This suggests an interesting category for puzzle games: games where the player takes the role of Nature, and their only input is deciding when and what messages/objects arrive from the future, with the goal of creating a consistent timeline. As the sudoku example shows, this can be easily applied to already existing games (<rant> maybe we will see wikipedia’s list of time travel games feature sudoku apps, complementing all the Glorified Undo racing & action games </rant>). Games designed from the ground up for this model of time travel can do much more exciting stuff: for example, objects arriving from the future might alter when and how far back the next package is sent to the past. The player must be able to think about the whole timeline, so it’s common for these games to not have an avatar, and instead let the player freely scrub through time.
Here are some time travel games about building a single, consistent timeline, with or without extra input beyond choosing what arrives from the future:
chrontraption by knexator
Casual fun puzzle about a Rube Goldberg machine with time travel elements. Schedule things arriving from the future, and avoid paradoxes by figuring out how to get all of them back to the past. The core concept and setting is all thanks to TopH; the game is also heavily inspired by Monstrüous. I had to cut a lot of corners when making this game - the number of animations grows exponentially-ish, and controlling that growth took priority over improving the game.
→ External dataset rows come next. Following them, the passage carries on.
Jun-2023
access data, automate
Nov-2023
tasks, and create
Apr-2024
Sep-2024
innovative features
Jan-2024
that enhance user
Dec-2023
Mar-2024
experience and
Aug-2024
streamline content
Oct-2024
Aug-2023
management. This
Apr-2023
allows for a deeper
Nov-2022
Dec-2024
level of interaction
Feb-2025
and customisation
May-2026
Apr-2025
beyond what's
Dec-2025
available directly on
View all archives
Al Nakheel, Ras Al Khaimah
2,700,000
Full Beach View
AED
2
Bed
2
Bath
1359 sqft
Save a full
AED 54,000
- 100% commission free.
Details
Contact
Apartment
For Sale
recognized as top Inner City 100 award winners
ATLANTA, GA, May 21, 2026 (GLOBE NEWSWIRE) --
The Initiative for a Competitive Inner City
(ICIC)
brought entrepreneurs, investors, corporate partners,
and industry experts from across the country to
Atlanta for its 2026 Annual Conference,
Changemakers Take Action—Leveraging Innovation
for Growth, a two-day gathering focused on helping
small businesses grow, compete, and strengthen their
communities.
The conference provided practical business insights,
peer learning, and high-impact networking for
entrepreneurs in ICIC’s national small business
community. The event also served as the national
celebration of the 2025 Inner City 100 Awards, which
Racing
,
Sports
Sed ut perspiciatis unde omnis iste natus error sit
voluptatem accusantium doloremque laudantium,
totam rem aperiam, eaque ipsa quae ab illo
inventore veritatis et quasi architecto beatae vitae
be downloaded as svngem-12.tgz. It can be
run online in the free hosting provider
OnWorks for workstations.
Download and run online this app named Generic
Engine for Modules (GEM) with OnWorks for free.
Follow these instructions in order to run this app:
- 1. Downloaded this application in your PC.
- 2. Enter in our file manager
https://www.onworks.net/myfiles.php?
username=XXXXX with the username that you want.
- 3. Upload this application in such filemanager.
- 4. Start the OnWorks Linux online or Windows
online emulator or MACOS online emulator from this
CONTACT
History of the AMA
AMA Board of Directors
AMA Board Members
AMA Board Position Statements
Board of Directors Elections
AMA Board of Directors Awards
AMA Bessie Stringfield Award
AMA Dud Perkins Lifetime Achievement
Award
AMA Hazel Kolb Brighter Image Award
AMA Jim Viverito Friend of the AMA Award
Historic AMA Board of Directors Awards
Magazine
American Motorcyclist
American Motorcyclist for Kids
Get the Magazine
Still, highly recommended (I might be biased on this one)
Time Conundrum by MIT Mystery Hunt
Puzzle-hunt style conundrum about sending objects back and forward in time. Explores the theme to its full potential with mechanics such as calculating the age of a time travelling object. It’s a bit grindy for my taste, but it does have several twists and eureka moments. Highly recommended.
Causality
I kept ignoring this game since the trailer made it seem like yet another generic Record Clones casual game. I’m happy to say I was wrong: the player can freely scub through the timeline, scheduling actions and seeing how they play out. The game takes a while to introduce time travel, and the levels are sometimes too constrained, but overall it’s one of the best mobile puzzle games I’ve played. Highly recommended.
Variants and future work
A great way to understand the Eternalist view is by reading a comic: the comic book itself is fixed and unchanging, all frames are equally real, and yet when reading it we are tricked into thinking there’s a passage of time with a past, present, and future. If comics serve to illustrate Eternalism, why not use them to illustrate Eternalism with Time Travel? I’m not sure of how a game based on this idea would look, but I bet it could be fun.